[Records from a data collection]
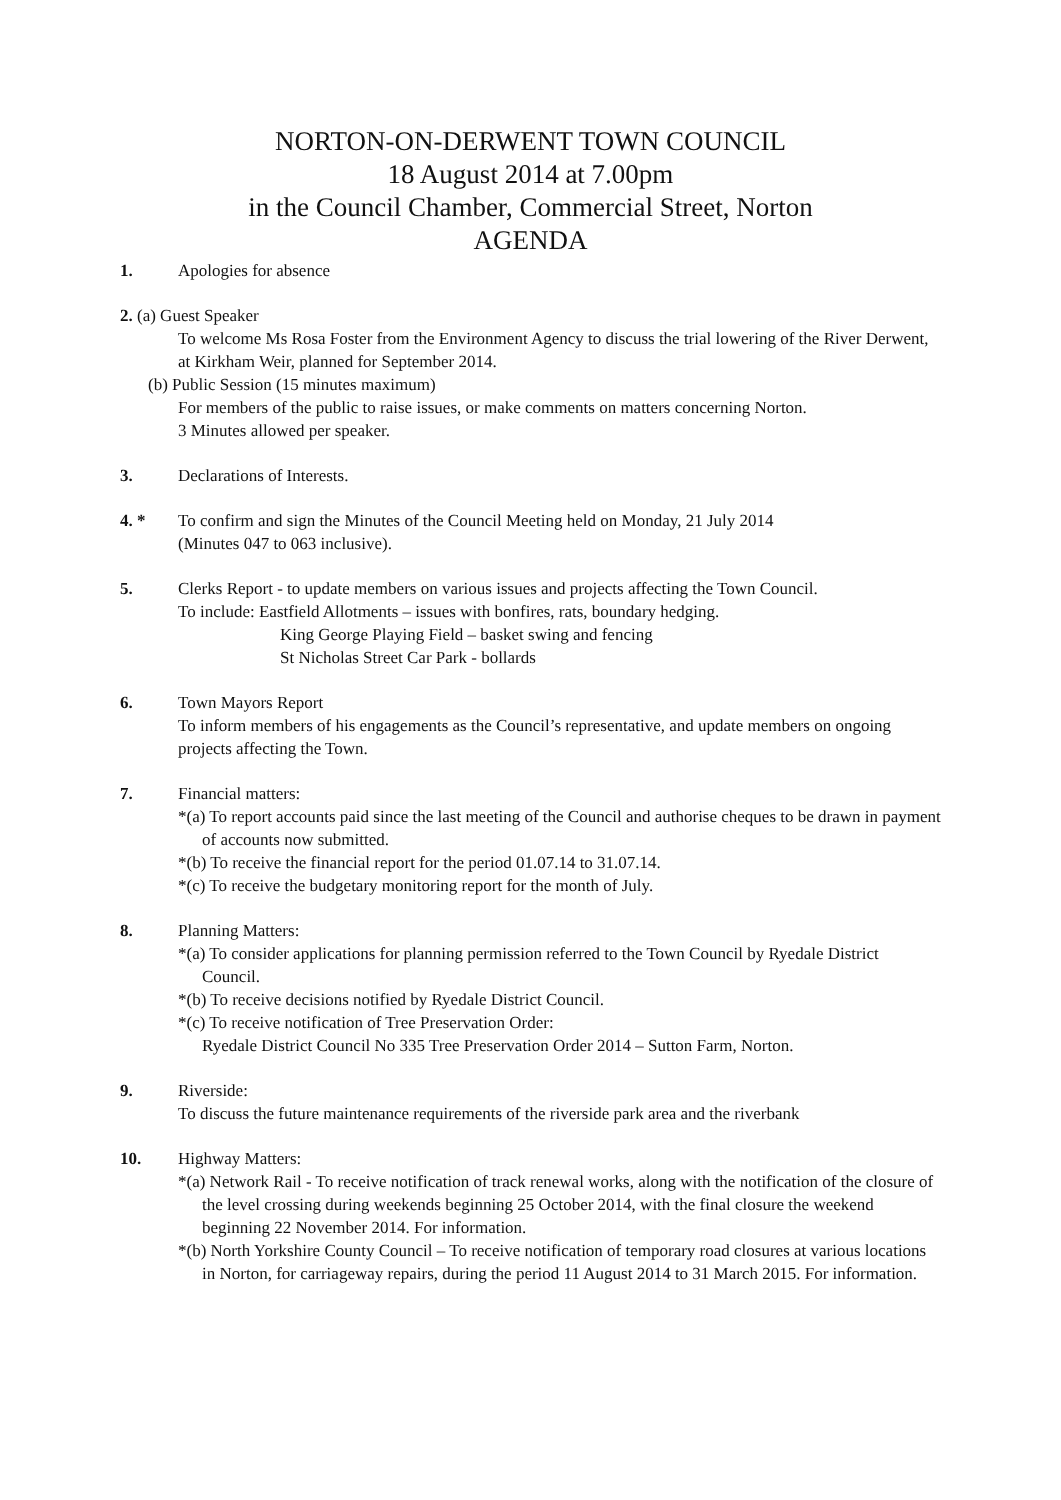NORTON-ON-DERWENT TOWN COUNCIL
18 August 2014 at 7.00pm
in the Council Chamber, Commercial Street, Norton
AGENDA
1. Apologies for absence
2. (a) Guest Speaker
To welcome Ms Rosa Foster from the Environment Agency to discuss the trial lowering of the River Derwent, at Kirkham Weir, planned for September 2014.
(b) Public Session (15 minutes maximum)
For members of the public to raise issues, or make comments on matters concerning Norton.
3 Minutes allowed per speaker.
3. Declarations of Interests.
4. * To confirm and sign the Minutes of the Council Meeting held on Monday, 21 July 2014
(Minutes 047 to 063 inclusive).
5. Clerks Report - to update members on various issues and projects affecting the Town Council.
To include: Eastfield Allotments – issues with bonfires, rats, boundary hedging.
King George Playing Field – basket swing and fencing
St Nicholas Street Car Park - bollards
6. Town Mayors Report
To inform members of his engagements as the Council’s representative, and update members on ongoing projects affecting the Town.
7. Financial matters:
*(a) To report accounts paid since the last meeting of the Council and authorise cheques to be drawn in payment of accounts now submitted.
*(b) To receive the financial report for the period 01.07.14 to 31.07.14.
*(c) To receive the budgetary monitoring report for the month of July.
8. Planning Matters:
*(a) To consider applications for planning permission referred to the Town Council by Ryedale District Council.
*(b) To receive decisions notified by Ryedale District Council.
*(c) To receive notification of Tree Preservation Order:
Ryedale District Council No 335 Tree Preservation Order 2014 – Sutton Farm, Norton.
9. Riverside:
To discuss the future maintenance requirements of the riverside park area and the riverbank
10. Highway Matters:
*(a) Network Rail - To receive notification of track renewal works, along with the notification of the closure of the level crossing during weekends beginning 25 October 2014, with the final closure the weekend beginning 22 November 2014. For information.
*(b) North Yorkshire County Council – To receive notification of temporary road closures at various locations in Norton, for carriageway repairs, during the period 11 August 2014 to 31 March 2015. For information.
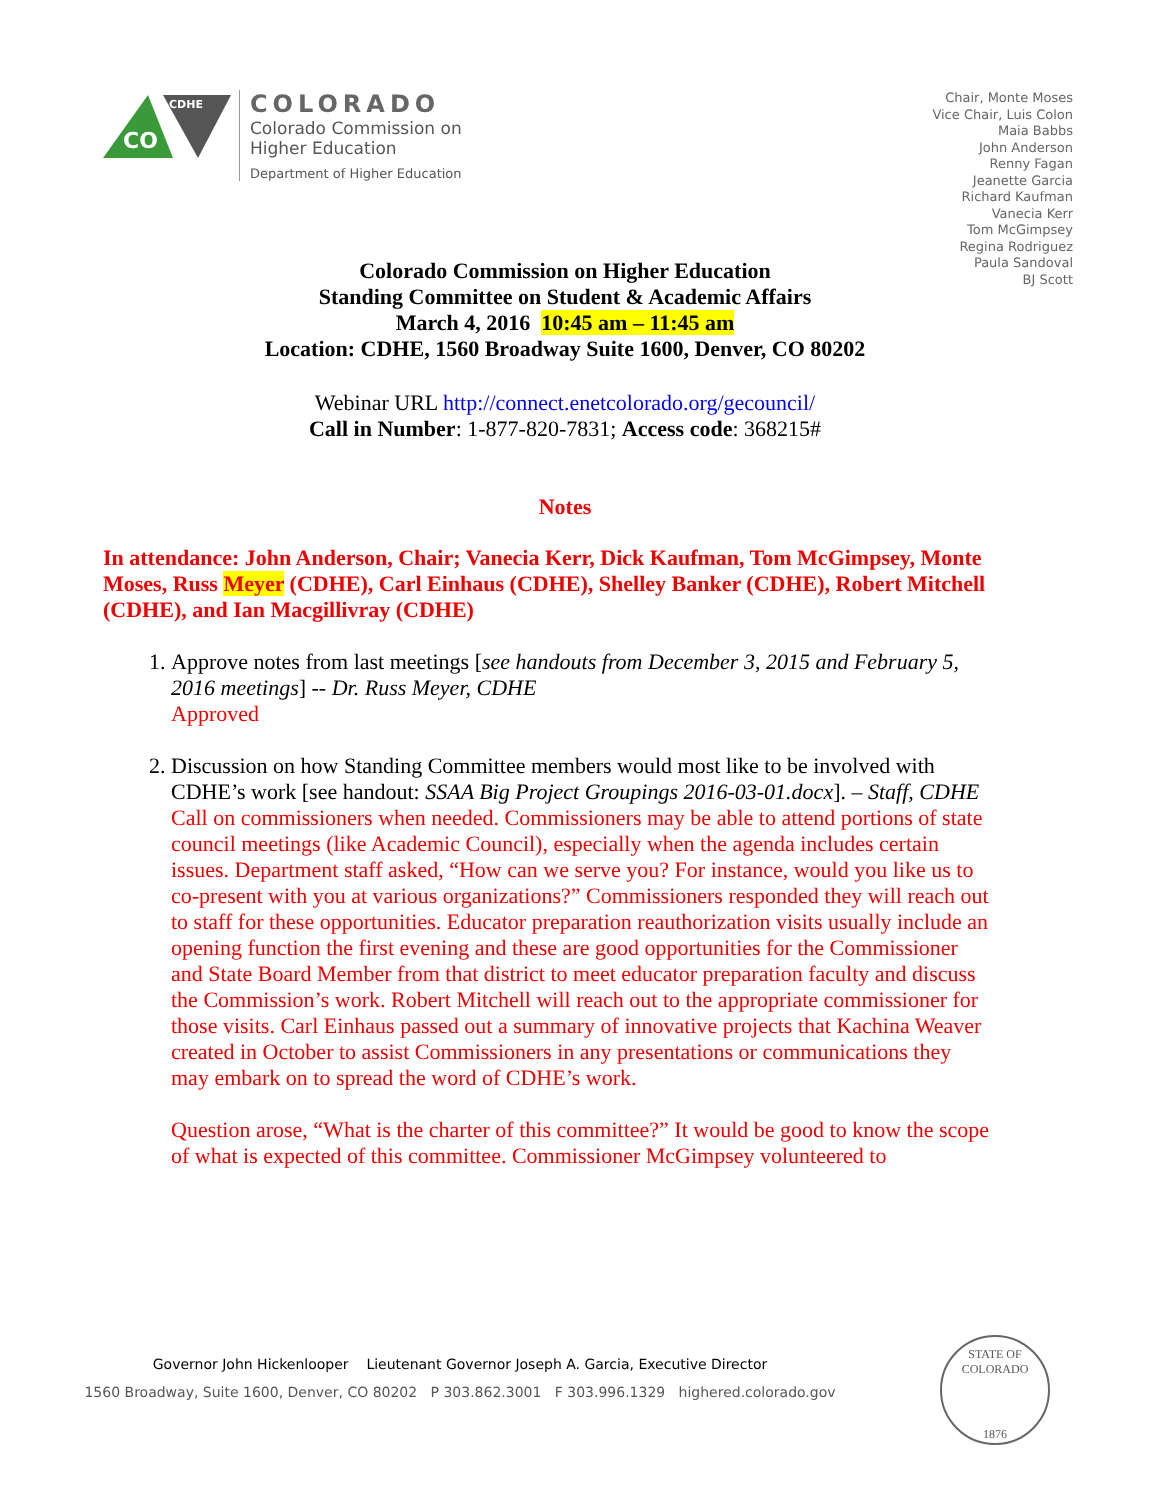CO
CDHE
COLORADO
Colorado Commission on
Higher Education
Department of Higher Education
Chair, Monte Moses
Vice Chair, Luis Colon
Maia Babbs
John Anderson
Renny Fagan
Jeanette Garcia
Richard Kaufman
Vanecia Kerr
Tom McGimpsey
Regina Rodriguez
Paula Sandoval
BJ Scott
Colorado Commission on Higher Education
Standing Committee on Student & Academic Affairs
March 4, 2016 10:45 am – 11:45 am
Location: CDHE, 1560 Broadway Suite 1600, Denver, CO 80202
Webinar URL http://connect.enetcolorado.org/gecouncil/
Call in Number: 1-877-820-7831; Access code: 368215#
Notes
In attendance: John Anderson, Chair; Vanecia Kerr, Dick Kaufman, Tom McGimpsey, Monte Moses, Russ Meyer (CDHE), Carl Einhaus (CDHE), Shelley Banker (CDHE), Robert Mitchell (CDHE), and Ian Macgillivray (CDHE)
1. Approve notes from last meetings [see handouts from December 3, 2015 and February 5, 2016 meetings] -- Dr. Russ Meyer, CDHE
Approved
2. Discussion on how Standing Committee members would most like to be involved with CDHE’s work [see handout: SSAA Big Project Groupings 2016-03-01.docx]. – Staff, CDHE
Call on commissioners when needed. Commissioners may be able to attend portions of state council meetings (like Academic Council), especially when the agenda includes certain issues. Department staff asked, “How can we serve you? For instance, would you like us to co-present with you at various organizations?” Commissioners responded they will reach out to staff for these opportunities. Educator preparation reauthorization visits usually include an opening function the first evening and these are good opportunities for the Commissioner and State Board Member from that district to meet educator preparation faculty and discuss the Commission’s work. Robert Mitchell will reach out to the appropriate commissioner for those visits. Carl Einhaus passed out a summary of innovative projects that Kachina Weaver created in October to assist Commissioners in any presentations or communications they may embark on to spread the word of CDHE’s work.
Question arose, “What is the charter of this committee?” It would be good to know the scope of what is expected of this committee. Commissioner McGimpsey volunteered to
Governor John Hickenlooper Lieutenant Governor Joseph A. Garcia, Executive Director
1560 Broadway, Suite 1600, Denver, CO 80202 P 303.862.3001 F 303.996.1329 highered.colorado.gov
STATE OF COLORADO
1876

◆ **To-do item**
The expected output is the lines above from the one containing "2015. For information." to the one containing "Renny Fagan", both ends included, reproduced exactly with every picture left out.

◆ **Reply**
*(b) North Yorkshire County Council – To receive notification of temporary road closures at various locations in Norton, for carriageway repairs, during the period 11 August 2014 to 31 March 2015. For information.
CO
CDHE
COLORADO
Colorado Commission on
Higher Education
Department of Higher Education
Chair, Monte Moses
Vice Chair, Luis Colon
Maia Babbs
John Anderson
Renny Fagan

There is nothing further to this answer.